> [Challenges]
**a.** According to the Sarah Smith biography, which high school did she attend?
**b.** Please list every news story that the Sarah Smith biography says she has covered.
**c.** From the Sarah Smith biography, retype the stretch from "- Born: Sarah" through "18 September 2014.".

> [Text to read]
※
- Born: Sarah Elizabeth Smith 22 November 1968 (age 57) Edinburgh, Scotland
- Education: University of Glasgow (MA)
- Occupation: Journalist
- Employer: BBC
- Title: North America Editor, BBC News
- Spouse: Simon Conway ​(m. 2007)​
- Parents: John Smith (father); The Baroness Smith of Gilmorehill (mother);
- Relatives: Catherine Smith (sister)

= Sarah Smith (journalist) =

Scottish journalist (born 1968)

Sarah Elizabeth Smith (born 22 November 1968) is a Scottish radio and television journalist with the BBC. She is BBC News's North America Editor, with responsibilities for reporting on all major news stories across the United States and Canada. She previously held the post of Scotland Editor, having joined the BBC in spring 2014 for the run-up to the Scottish independence referendum on 18 September 2014.

Smith has presented the BBC Radio 4 Today programme. She has covered stories ranging from the United States presidential elections and the Madrid train bombings (for which Channel 4 News won an International Emmy in 2004), to the resignation of Iain Duncan Smith and an exclusive interview with Saddam Hussein's defence lawyer. Smith is the eldest daughter of John Smith, the former Leader of the Opposition and Labour Party Leader from 1992 until his death in 1994.

==Early life==
Smith was born in Edinburgh in 1968 and was raised in Morningside with her two younger sisters. She attended Boroughmuir High School. She then graduated from the University of Glasgow in 1989 with a Master of Arts degree.

==Career==
Smith began her journalistic career as a graduate trainee with BBC Scotland. She spent a year living and working in Belfast for BBC Northern Ireland, during which time she was held at gunpoint by the Ulster Defence Association (UDA) in its West Belfast headquarters.
※
> [Provided information]
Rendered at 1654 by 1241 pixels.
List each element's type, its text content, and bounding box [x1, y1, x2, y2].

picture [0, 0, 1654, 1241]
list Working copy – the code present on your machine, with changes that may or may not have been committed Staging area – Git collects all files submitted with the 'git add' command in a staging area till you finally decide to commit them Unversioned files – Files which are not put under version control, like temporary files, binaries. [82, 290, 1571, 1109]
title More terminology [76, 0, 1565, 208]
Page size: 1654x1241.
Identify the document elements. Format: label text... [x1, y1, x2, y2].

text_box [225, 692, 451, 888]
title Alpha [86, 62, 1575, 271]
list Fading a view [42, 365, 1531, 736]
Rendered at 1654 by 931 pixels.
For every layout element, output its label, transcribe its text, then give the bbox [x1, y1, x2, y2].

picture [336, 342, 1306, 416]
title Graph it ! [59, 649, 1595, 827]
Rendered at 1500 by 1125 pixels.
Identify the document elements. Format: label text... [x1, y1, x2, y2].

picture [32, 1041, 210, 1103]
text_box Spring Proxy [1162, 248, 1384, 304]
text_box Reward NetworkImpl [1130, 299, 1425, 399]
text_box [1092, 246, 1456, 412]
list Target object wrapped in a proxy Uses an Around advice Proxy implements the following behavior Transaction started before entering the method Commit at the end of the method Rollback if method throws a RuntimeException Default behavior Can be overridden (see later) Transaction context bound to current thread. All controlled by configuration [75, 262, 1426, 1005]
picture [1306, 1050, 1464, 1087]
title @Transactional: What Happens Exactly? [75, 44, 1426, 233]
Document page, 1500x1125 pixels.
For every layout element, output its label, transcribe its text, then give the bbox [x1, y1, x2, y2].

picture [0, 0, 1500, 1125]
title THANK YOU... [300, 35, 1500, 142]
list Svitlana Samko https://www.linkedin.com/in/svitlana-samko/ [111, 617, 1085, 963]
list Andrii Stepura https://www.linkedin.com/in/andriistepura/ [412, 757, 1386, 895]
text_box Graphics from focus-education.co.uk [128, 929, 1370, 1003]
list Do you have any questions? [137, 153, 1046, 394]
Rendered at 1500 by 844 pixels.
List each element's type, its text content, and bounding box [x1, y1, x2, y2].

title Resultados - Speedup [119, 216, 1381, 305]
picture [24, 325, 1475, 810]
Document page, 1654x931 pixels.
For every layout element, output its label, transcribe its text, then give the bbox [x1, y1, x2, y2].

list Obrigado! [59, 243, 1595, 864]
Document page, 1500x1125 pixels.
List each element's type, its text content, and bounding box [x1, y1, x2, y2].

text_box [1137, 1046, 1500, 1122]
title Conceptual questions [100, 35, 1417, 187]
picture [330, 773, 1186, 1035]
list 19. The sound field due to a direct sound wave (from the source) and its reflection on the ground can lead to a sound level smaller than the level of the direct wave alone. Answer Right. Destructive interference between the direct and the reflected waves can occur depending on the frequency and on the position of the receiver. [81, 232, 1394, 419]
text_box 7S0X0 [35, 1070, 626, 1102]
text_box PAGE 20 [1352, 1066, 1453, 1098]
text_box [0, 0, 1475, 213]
※
> [Outputs for the tasks]
**a.** Boroughmuir High School

**b.**
- The United States presidential elections
- The Madrid train bombings
- The resignation of Iain Duncan Smith
- An exclusive interview with Saddam Hussein's defence lawyer

**c.**
- Born: Sarah Elizabeth Smith 22 November 1968 (age 57) Edinburgh, Scotland
- Education: University of Glasgow (MA)
- Occupation: Journalist
- Employer: BBC
- Title: North America Editor, BBC News
- Spouse: Simon Conway ​(m. 2007)​
- Parents: John Smith (father); The Baroness Smith of Gilmorehill (mother);
- Relatives: Catherine Smith (sister)

= Sarah Smith (journalist) =

Scottish journalist (born 1968)

Sarah Elizabeth Smith (born 22 November 1968) is a Scottish radio and television journalist with the BBC. She is BBC News's North America Editor, with responsibilities for reporting on all major news stories across the United States and Canada. She previously held the post of Scotland Editor, having joined the BBC in spring 2014 for the run-up to the Scottish independence referendum on 18 September 2014.